Required tasks>
a) Duplicate everything in the Verda funding article below from "- The company" down to "meet growing demand.".
b) According to the Verda funding article below, which firm led the equity portion of the $117 million round?

Key Takeaways
- Verda's revenue run rate doubled to $60M+ in Q1 2026, making it cash flow positive ahead of its US and UK expansion.
- The $117M round blends equity from Lifeline Ventures with debt from Nordic financial institutions.
- Verda rebranded from DataCrunch just five months ago, pivoting toward data sovereignty and GDPR-compliant infrastructure.
- The company is pursuing a GigaFactory consortium with Latvian universities targeting 100,000+ AI accelerators.
Verda, the Helsinki-based AI cloud infrastructure company formerly known as DataCrunch, raised $117 million in new funding on April 24, 2026. The round combined equity led by Lifeline Ventures with participation from byFounders, Tesi and Varma, alongside debt financing from Nordic financial institutions.
According to company officials, the capital will accelerate development of Verda's AI cloud platform and fund international expansion. The company plans to hire more than 100 people and launch in new markets — including the UK and the US — in 2026 to meet growing demand.
Verda reported it is already cash flow positive, with its revenue run rate doubling to over $60 million during Q1 2026. The company holds Nvidia Preferred Partner status and counts Nokia, 1X, ExpressVPN and Freepik among its customers.
"A big part of our success comes from being vertically integrated, handling everything from physical infrastructure to the application layer. We have a dedicated AI Lab team that works directly with customers and uses those insights to drive our product decisions. We're proud of what we've built so far, but we know we're only just getting started."
- Ruben Bryon
Founder & CEO, Verda
Table of Contents
- Inside Verda's Platform: What the $117M Will Build
- Why Enterprises Are Rethinking Their GPU Cloud Strategy
- From GPU Startup to Sovereign Hyperscaler
Inside Verda's Platform: What the $117M Will Build
Here's a breakdown of the core capabilities and strategic initiatives Verda is deploying as it scales from a Nordic GPU provider into a global sovereign AI cloud.

Data excerpts:
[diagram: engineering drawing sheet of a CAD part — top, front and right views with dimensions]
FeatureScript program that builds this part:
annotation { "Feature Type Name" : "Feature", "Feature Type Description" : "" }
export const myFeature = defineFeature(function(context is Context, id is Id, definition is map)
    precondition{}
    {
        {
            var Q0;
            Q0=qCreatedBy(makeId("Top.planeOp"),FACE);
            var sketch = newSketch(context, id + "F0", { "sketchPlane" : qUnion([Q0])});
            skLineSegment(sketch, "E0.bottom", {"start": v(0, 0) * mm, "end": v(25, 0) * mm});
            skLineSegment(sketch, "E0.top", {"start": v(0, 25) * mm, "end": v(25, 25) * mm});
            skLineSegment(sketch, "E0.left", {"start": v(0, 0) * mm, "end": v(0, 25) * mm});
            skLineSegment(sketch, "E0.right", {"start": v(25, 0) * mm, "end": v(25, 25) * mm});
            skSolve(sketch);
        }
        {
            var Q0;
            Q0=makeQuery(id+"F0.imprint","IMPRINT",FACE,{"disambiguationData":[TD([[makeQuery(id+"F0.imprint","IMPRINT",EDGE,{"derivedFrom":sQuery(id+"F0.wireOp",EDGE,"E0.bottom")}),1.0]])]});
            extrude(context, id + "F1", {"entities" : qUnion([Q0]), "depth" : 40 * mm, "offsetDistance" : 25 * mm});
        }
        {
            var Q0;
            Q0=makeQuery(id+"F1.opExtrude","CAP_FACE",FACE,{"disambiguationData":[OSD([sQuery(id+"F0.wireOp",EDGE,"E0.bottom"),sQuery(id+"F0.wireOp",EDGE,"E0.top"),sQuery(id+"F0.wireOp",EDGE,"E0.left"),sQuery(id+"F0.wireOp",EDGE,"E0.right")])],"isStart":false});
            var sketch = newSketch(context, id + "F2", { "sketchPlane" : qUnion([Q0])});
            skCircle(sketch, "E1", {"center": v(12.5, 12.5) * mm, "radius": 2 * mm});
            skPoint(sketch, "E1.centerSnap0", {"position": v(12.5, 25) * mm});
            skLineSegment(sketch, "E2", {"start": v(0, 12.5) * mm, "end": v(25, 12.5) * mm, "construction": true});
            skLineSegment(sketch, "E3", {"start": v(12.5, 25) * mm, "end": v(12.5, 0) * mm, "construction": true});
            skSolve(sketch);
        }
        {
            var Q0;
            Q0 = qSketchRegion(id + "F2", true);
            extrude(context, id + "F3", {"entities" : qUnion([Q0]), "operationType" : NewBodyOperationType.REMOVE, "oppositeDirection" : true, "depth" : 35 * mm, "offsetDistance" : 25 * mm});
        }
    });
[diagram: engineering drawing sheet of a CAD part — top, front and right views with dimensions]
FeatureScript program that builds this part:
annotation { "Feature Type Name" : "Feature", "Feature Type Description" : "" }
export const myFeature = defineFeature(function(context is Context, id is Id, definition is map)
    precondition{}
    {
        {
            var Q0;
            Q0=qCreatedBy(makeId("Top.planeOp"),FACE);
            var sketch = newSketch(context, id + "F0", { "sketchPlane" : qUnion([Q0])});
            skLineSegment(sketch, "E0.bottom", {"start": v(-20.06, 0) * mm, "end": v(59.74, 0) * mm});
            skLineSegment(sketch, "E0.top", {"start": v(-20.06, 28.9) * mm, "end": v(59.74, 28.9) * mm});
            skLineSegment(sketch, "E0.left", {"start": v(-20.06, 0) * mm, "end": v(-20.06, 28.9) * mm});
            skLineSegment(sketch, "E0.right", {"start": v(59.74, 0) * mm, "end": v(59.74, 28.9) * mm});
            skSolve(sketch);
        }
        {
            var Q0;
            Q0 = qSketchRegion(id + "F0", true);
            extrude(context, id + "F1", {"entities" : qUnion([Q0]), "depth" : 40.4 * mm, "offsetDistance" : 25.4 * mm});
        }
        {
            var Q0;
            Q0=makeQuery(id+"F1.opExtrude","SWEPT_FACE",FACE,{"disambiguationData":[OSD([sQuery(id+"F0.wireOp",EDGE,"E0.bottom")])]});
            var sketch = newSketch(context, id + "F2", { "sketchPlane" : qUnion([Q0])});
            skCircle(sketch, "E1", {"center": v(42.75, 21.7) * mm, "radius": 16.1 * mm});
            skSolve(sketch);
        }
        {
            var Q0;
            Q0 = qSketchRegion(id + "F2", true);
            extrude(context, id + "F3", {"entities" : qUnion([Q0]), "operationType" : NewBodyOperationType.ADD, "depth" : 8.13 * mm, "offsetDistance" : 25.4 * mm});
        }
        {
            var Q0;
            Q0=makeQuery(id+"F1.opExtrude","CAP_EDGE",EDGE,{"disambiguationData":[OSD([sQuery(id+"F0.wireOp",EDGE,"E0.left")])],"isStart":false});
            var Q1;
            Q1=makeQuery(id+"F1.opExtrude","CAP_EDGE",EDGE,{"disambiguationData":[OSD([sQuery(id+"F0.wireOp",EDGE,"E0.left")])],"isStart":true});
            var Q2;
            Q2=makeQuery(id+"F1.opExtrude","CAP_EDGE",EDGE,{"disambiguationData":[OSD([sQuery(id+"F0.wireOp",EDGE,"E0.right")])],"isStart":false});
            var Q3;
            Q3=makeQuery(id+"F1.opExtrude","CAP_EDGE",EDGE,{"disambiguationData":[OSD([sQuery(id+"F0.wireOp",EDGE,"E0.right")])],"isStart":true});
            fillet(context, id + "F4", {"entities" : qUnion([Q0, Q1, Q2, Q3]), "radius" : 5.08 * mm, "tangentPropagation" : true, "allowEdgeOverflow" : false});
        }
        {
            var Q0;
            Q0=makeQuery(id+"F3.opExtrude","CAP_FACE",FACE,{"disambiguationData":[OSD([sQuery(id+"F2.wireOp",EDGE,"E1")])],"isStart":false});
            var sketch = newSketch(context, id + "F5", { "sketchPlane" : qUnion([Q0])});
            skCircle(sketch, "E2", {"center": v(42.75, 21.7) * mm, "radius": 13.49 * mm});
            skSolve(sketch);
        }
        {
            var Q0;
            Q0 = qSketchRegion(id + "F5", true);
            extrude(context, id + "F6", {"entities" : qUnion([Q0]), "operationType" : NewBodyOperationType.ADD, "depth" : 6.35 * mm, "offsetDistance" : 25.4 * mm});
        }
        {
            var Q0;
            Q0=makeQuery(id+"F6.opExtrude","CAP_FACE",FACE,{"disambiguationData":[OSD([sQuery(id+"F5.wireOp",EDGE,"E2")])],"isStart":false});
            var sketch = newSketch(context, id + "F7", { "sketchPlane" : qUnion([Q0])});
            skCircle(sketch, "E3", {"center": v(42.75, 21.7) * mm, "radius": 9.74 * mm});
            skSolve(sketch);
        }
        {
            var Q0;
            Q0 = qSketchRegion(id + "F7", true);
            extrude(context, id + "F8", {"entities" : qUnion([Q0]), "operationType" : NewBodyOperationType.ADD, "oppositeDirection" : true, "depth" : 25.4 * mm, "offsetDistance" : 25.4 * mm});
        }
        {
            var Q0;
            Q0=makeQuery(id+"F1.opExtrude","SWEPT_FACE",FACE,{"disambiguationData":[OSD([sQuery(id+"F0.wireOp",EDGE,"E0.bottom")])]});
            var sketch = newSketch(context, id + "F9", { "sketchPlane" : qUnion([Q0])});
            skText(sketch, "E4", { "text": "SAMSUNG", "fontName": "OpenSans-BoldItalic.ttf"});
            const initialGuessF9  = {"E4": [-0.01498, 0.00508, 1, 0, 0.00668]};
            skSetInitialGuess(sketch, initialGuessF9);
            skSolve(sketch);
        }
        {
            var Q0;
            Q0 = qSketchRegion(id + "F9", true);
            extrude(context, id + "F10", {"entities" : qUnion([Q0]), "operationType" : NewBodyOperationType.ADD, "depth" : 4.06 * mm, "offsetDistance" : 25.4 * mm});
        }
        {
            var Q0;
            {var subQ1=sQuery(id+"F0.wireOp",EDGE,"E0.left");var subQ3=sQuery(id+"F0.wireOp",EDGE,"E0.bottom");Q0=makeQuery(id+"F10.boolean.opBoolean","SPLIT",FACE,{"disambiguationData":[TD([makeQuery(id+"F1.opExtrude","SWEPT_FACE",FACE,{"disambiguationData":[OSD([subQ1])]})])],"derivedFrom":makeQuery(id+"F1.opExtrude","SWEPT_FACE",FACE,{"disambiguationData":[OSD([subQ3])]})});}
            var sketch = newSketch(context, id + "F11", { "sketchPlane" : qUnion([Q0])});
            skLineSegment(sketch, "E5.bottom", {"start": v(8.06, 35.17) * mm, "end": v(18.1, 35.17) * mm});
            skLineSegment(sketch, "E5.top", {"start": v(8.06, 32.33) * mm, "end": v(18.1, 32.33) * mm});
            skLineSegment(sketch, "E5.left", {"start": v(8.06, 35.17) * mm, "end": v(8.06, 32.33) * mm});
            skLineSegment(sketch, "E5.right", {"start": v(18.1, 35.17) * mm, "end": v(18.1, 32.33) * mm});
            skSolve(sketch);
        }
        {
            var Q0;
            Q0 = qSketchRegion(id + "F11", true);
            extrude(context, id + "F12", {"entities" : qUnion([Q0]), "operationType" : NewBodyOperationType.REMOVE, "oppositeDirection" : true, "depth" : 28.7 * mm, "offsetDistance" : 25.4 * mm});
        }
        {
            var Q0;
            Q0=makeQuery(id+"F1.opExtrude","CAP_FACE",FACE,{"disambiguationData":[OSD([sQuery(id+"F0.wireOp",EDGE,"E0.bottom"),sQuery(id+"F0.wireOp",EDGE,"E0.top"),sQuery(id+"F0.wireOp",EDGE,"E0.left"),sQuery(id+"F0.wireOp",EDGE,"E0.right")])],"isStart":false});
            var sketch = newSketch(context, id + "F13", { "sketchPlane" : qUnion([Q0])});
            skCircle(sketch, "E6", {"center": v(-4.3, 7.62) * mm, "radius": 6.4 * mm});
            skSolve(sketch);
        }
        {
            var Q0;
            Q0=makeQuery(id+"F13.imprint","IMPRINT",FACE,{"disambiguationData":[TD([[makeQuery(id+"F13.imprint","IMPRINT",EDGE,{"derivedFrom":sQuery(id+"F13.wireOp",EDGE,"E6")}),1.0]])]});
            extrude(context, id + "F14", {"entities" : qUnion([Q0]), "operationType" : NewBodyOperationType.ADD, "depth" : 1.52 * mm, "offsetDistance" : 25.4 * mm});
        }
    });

Results>
a)
- The company is pursuing a GigaFactory consortium with Latvian universities targeting 100,000+ AI accelerators.
Verda, the Helsinki-based AI cloud infrastructure company formerly known as DataCrunch, raised $117 million in new funding on April 24, 2026. The round combined equity led by Lifeline Ventures with participation from byFounders, Tesi and Varma, alongside debt financing from Nordic financial institutions.
According to company officials, the capital will accelerate development of Verda's AI cloud platform and fund international expansion. The company plans to hire more than 100 people and launch in new markets — including the UK and the US — in 2026 to meet growing demand.

b) Lifeline Ventures